_Listing:_
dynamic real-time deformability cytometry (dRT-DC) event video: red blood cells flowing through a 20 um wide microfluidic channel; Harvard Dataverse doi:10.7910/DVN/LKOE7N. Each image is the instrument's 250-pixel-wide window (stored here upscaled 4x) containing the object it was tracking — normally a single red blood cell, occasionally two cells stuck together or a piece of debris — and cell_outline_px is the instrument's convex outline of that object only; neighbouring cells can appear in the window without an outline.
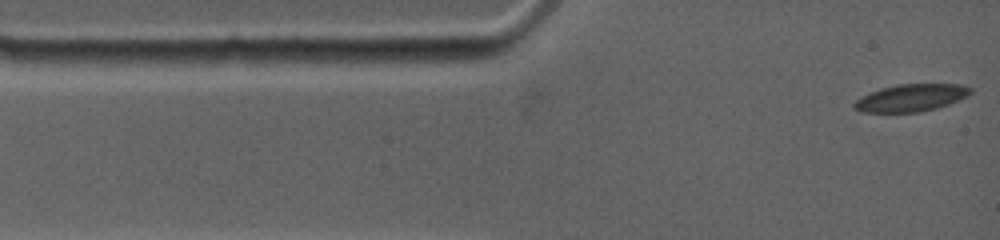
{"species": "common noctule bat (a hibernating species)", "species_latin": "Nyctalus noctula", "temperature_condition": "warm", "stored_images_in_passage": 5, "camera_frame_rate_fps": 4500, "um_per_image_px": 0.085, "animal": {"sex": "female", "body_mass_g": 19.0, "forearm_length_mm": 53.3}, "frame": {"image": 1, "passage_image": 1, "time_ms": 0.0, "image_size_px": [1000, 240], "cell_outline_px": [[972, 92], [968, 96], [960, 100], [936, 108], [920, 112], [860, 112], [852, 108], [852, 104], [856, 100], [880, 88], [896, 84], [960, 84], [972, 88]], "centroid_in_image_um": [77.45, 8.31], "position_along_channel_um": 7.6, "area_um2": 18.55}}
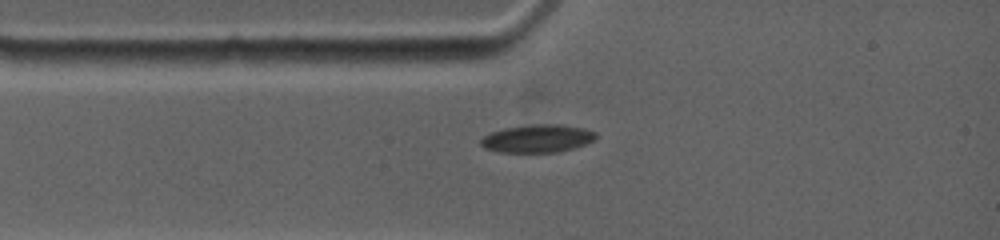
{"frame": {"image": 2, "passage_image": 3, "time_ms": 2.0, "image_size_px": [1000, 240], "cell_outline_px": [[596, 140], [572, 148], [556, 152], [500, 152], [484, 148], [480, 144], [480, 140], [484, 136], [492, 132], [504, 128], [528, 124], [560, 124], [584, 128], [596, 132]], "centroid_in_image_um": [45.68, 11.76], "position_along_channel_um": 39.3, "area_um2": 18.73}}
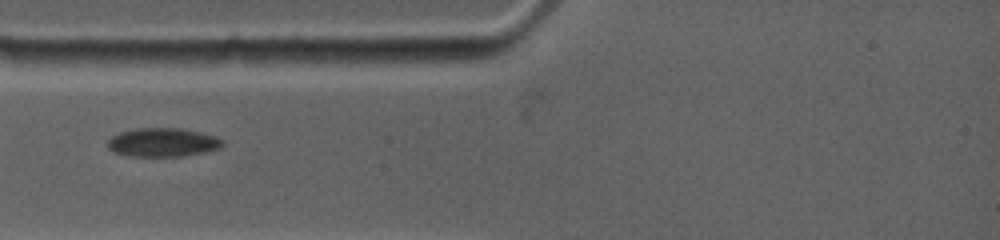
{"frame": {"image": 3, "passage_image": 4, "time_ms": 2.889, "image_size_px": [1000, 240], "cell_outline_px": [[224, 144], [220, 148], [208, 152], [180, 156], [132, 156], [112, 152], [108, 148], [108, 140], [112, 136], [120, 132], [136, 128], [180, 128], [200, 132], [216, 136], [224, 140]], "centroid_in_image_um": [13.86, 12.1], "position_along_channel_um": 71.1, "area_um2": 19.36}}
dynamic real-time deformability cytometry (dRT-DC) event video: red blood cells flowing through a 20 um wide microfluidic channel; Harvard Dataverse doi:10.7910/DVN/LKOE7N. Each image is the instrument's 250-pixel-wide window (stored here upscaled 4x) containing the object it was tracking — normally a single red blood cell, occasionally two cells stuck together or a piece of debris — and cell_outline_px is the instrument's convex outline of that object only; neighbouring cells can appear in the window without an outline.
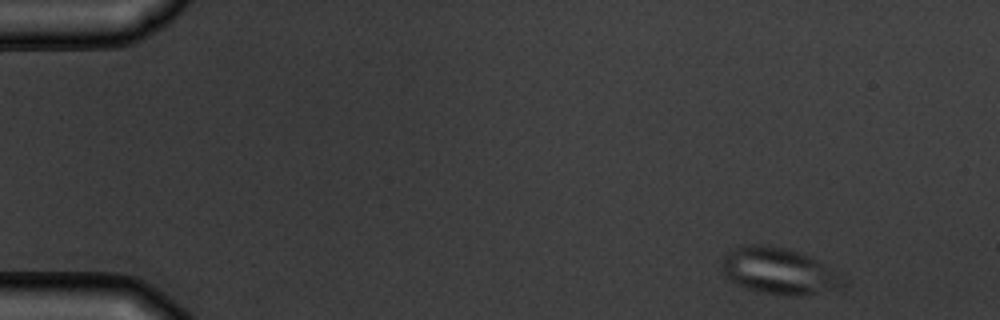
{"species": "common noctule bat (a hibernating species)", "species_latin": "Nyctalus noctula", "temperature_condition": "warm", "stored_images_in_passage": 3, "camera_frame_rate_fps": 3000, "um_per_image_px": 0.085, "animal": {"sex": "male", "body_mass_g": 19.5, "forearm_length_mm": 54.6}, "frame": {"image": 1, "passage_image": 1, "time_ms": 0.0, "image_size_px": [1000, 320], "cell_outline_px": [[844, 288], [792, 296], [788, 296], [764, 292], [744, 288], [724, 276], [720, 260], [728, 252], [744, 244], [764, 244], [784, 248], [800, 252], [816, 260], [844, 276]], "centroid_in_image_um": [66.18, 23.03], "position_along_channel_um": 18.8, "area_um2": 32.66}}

_Job:_
Each record above must be returned exactly as written, with its pictures omitted.

_Full solution:_
dynamic real-time deformability cytometry (dRT-DC) event video: red blood cells flowing through a 20 um wide microfluidic channel; Harvard Dataverse doi:10.7910/DVN/LKOE7N. Each image is the instrument's 250-pixel-wide window (stored here upscaled 4x) containing the object it was tracking — normally a single red blood cell, occasionally two cells stuck together or a piece of debris — and cell_outline_px is the instrument's convex outline of that object only; neighbouring cells can appear in the window without an outline.
{"species": "common noctule bat (a hibernating species)", "species_latin": "Nyctalus noctula", "temperature_condition": "warm", "stored_images_in_passage": 5, "camera_frame_rate_fps": 4500, "um_per_image_px": 0.085, "animal": {"sex": "female", "body_mass_g": 19.0, "forearm_length_mm": 53.3}, "frame": {"image": 1, "passage_image": 1, "time_ms": 0.0, "image_size_px": [1000, 240], "cell_outline_px": [[972, 92], [968, 96], [960, 100], [936, 108], [920, 112], [860, 112], [852, 108], [852, 104], [856, 100], [880, 88], [896, 84], [960, 84], [972, 88]], "centroid_in_image_um": [77.45, 8.31], "position_along_channel_um": 7.6, "area_um2": 18.55}}
{"frame": {"image": 2, "passage_image": 3, "time_ms": 2.0, "image_size_px": [1000, 240], "cell_outline_px": [[596, 140], [572, 148], [556, 152], [500, 152], [484, 148], [480, 144], [480, 140], [484, 136], [492, 132], [504, 128], [528, 124], [560, 124], [584, 128], [596, 132]], "centroid_in_image_um": [45.68, 11.76], "position_along_channel_um": 39.3, "area_um2": 18.73}}
{"frame": {"image": 3, "passage_image": 4, "time_ms": 2.889, "image_size_px": [1000, 240], "cell_outline_px": [[224, 144], [220, 148], [208, 152], [180, 156], [132, 156], [112, 152], [108, 148], [108, 140], [112, 136], [120, 132], [136, 128], [180, 128], [200, 132], [216, 136], [224, 140]], "centroid_in_image_um": [13.86, 12.1], "position_along_channel_um": 71.1, "area_um2": 19.36}}
dynamic real-time deformability cytometry (dRT-DC) event video: red blood cells flowing through a 20 um wide microfluidic channel; Harvard Dataverse doi:10.7910/DVN/LKOE7N. Each image is the instrument's 250-pixel-wide window (stored here upscaled 4x) containing the object it was tracking — normally a single red blood cell, occasionally two cells stuck together or a piece of debris — and cell_outline_px is the instrument's convex outline of that object only; neighbouring cells can appear in the window without an outline.
{"species": "common noctule bat (a hibernating species)", "species_latin": "Nyctalus noctula", "temperature_condition": "warm", "stored_images_in_passage": 3, "camera_frame_rate_fps": 3000, "um_per_image_px": 0.085, "animal": {"sex": "male", "body_mass_g": 19.5, "forearm_length_mm": 54.6}, "frame": {"image": 1, "passage_image": 1, "time_ms": 0.0, "image_size_px": [1000, 320], "cell_outline_px": [[844, 288], [792, 296], [788, 296], [764, 292], [744, 288], [724, 276], [720, 260], [728, 252], [744, 244], [764, 244], [784, 248], [800, 252], [816, 260], [844, 276]], "centroid_in_image_um": [66.18, 23.03], "position_along_channel_um": 18.8, "area_um2": 32.66}}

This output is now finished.